Le diplomazie hanno lavorato alacremente e il documento, la Dichiarazione di Bergamo, è la summa di diverse concezioni dell'agricoltura, dove le questioni spinose sono tenute alla larga, silenziate in un buonismo che sfocerà oggi, 16 ottobre, nella presenza di Papa Francesco nella sede della Fao a Roma, per celebrare la Giornata dell'Alimentazione.

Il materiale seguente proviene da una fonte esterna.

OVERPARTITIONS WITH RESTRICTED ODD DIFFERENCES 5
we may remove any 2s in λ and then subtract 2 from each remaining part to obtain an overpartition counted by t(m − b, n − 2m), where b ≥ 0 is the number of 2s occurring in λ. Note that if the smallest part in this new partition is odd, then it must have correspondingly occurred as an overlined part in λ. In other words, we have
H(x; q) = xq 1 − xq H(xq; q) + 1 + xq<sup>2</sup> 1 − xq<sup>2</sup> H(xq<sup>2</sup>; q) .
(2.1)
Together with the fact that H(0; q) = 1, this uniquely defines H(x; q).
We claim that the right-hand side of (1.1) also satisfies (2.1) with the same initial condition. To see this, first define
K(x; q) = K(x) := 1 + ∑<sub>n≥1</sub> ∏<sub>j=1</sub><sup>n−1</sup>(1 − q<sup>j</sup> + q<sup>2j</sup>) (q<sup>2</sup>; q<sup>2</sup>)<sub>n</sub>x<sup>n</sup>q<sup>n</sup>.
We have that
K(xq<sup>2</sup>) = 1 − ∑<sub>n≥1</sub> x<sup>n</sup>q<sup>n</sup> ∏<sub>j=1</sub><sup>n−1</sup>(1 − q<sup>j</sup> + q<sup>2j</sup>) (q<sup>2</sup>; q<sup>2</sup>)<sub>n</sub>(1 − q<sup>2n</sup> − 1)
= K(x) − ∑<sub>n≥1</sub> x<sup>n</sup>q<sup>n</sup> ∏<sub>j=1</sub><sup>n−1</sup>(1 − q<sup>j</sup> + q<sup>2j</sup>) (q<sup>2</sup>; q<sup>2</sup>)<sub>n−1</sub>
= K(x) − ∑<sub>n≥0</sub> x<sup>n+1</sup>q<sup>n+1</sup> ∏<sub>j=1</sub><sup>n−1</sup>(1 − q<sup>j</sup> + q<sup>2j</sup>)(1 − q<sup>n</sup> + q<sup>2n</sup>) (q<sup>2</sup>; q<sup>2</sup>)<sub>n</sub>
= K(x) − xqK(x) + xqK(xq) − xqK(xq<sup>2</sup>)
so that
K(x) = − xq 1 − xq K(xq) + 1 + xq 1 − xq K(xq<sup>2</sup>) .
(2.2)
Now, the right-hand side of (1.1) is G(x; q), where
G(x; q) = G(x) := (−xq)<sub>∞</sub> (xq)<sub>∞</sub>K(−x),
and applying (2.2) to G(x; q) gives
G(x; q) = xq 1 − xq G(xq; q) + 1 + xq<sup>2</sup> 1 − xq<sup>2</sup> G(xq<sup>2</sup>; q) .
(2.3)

In un gioco di tessere, come in un mosaico che rimane indecifrabile nella sua parte operativa, trovano spazio nella sintesi operata dagli sherpa delle delegazioni di Italia, Francia, Germania, Regno Unito, Canada, Stati Uniti e Giappone l'innovazione e le nuove tecnologie, la cronaca più stretta rappresentata dalle calamità naturali (il commissario europeo Phil Hogan ha ricordato il terremoto che ha colpito l'Italia), ma anche dai massicci flussi di migranti dall'Africa.
Per la prima volta si lavorerà congiuntamente per dare una definizione unitaria di "evento catastrofico", che - sembra impossibile - ad oggi non c'è. Una tensione positiva, naturalmente, a patto che serva per tutelare gli agricoltori e le popolazioni e non per fare il gioco delle grandi lobby.
La cronaca è maestra anche per quanto attiene l'attenzione alla volatilità dei mercati e il fenomeno della formazione dei prezzi. Il merito di questo G7 è quello di accendere il faro anche sulla redditività. Finalmente, dopo crisi che hanno colpito duramente a livello mondiale (il latte, la suinicoltura, i cereali), si è avuto il coraggio di riconoscere che le imprese agricole che non guadagnano - indipendentemente dalla loro dimensione - non hanno futuro.
Accanto ai redditi dei produttori, il documento che ha visto la luce a Bergamo si batte per contrastare il fenomeno dello spreco alimentare e le perdite di cibo. L'Italia, con la grande attività di Last minute market e la campagna Spreco zero dell'economista agrario Andrea Segrè, è sicuramente all'avanguardia.
Convivono più anime e i temi che possono mettere in imbarazzo i sette potenti sulle politiche agricole sono rigorosamente off limits. Domande filtrate (come al G7 di Niigata un anno fa, del resto) e nessuno spazio per quelle curiosità legittime che i giornalisti avrebbero per temi quali gli accordi internazionali, la tutela delle Dop e delle Igp negli Stati Uniti, o anche eventuali nuovi approcci ai cambiamenti climatici degli Usa.
Inutile girarci attorno, per quanto possa aver attratto l'attenzione la riforma di medio termine della Pac nei giorni precedenti, grazie alla concomitanza dell'approvazione del Regolamento Omnibus giovedì 12 ottobre a Bruxelles, l'attrazione che esercitano gli Stati Uniti non ha pari.
Lo sa bene Sonny Perdue, il veterinario alla guida del dipartimento di Stato Usa per l'Agricoltura, ma anche lui non vuole consumare strappi. E dunque, quando parla di innovazione fa capire chiaramente che i Sette Grandi devono guardare a tutte le nuove tecnologie con rispetto e senza ideologie o preconcetti. Il riferimento agli Ogm e allo stile produttivo della Big America è fin troppo evidente, ma l'apparenza è salva.
Un G7 multiculturale (i maligni parlerebbero di cerchiobottismo), che strizza l'occhio al biologico con una dichiarazione che trova il proprio spazio nei giorni precedenti a quelli ufficiali del G7, quando la città vive la festa e i maxi dibattiti (aperti a quasi tutti, vista la polemica di Aiab sull'esclusione dal convegno con Federbio), che chiede mercati globali, ma senza stritolare la dignità dei lavoratori.
La predica finale, prima della passerella conclusiva, la officia il fondatore di Slow food e Terra madre (ma prima ancora di ArciGola), Carlo Petrini, incoronato definitivamente come vero e proprio guru al cospetto dei Sette Grandi. E' lui che chiede che venga istituito un ministero dell'Alimentazione, a voler sottolineare che fra produzione e cibo la questione è unica, date le ripercussioni su economia, sanità, cultura ed educazione.